Page images and extracted text:
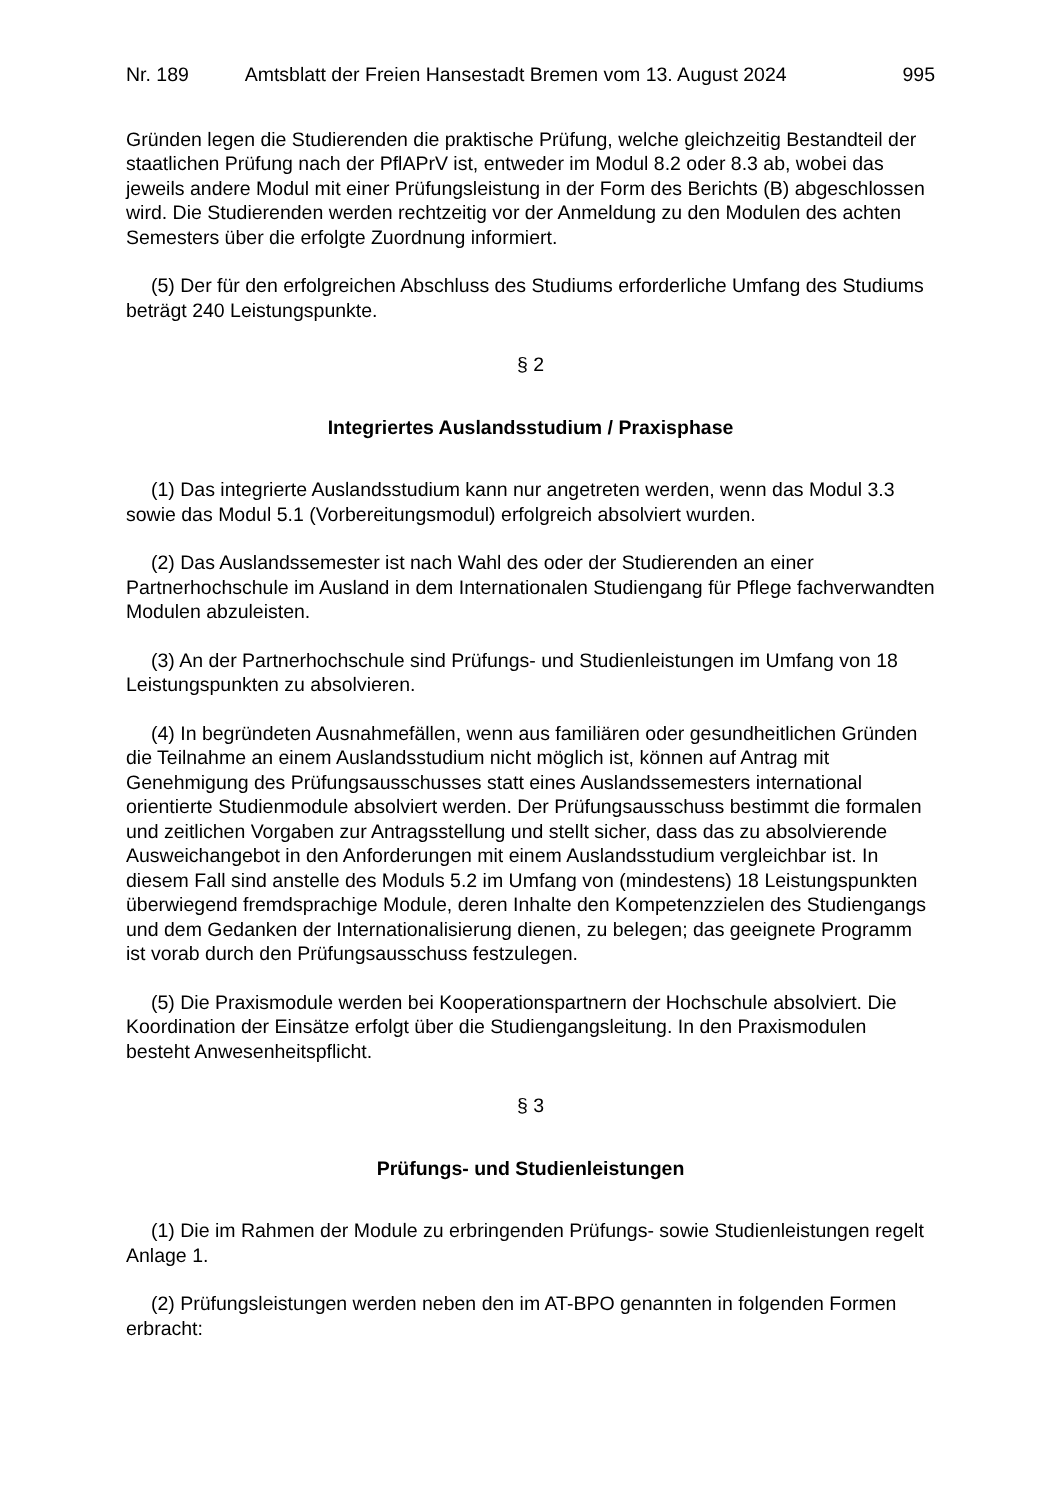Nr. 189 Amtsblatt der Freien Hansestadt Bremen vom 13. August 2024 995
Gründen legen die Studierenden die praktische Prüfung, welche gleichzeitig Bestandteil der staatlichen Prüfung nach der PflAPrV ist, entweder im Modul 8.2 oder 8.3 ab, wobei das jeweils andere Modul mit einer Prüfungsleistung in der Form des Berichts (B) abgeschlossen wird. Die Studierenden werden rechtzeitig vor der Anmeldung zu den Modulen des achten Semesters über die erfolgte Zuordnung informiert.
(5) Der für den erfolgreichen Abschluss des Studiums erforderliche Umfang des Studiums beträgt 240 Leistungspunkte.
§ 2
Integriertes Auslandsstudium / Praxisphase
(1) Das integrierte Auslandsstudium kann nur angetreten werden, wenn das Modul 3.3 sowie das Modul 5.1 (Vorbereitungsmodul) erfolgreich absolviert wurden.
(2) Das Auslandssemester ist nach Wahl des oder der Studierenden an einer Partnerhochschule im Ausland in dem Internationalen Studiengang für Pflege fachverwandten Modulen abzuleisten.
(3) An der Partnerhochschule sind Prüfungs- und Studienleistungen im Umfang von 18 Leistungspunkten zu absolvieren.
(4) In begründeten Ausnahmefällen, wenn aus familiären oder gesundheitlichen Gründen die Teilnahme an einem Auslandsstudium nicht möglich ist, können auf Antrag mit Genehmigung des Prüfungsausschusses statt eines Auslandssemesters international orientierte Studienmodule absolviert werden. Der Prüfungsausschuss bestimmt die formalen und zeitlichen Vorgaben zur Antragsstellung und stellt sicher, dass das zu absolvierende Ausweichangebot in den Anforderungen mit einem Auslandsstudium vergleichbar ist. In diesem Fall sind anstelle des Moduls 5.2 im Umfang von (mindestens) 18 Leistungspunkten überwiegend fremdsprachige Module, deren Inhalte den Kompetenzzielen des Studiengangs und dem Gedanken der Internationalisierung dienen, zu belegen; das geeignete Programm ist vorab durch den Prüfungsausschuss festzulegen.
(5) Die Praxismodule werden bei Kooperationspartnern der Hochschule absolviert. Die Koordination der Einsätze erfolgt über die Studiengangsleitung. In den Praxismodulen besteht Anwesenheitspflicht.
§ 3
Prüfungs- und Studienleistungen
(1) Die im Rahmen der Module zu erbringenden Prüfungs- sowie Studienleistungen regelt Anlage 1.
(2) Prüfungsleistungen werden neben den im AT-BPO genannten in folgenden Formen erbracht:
--
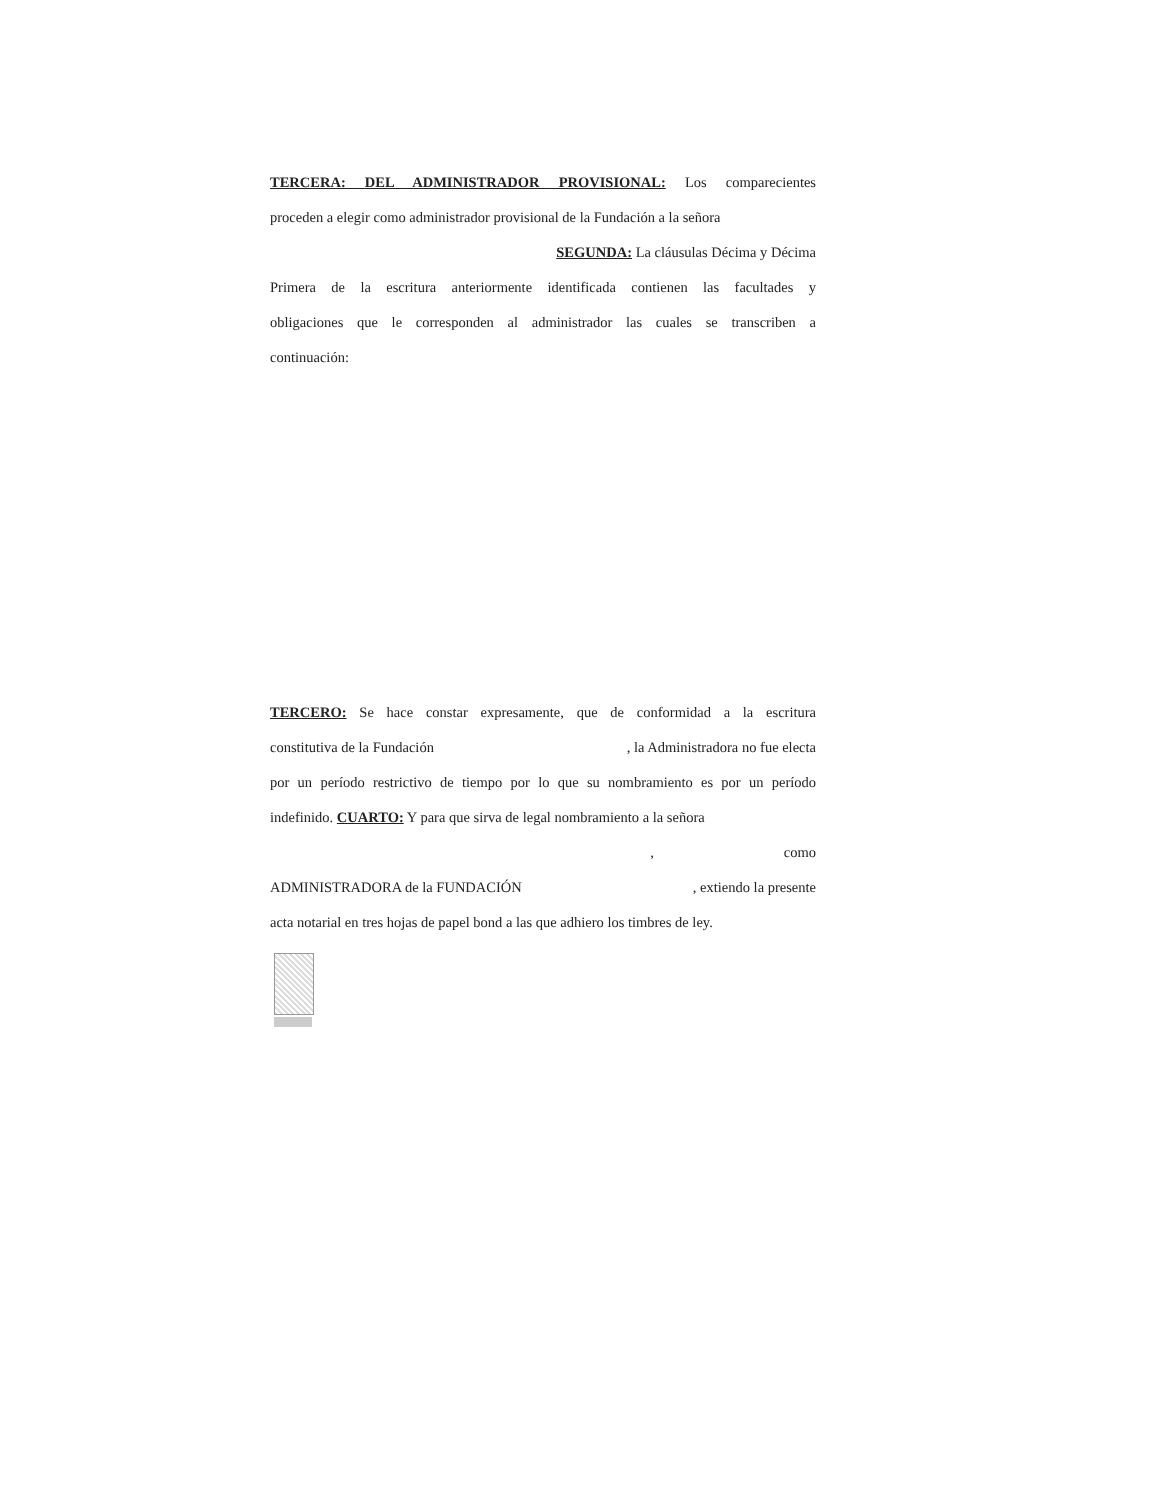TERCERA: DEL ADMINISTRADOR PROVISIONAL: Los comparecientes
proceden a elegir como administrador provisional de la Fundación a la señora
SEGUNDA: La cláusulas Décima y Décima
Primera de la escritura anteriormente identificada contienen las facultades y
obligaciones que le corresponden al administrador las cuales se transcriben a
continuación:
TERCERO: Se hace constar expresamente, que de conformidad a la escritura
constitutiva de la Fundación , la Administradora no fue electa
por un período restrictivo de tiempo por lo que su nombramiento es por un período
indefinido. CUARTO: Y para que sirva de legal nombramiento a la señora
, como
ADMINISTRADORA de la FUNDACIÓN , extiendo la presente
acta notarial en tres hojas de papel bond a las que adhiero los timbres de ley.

• [AIM OF THE EXERCISE] The required output is the stretch of entries above from the line containing "ADMINISTRADORA de la" through the line containing "acta notarial en", reproduced exactly.

• [RESULT]
ADMINISTRADORA de la FUNDACIÓN , extiendo la presente
acta notarial en tres hojas de papel bond a las que adhiero los timbres de ley.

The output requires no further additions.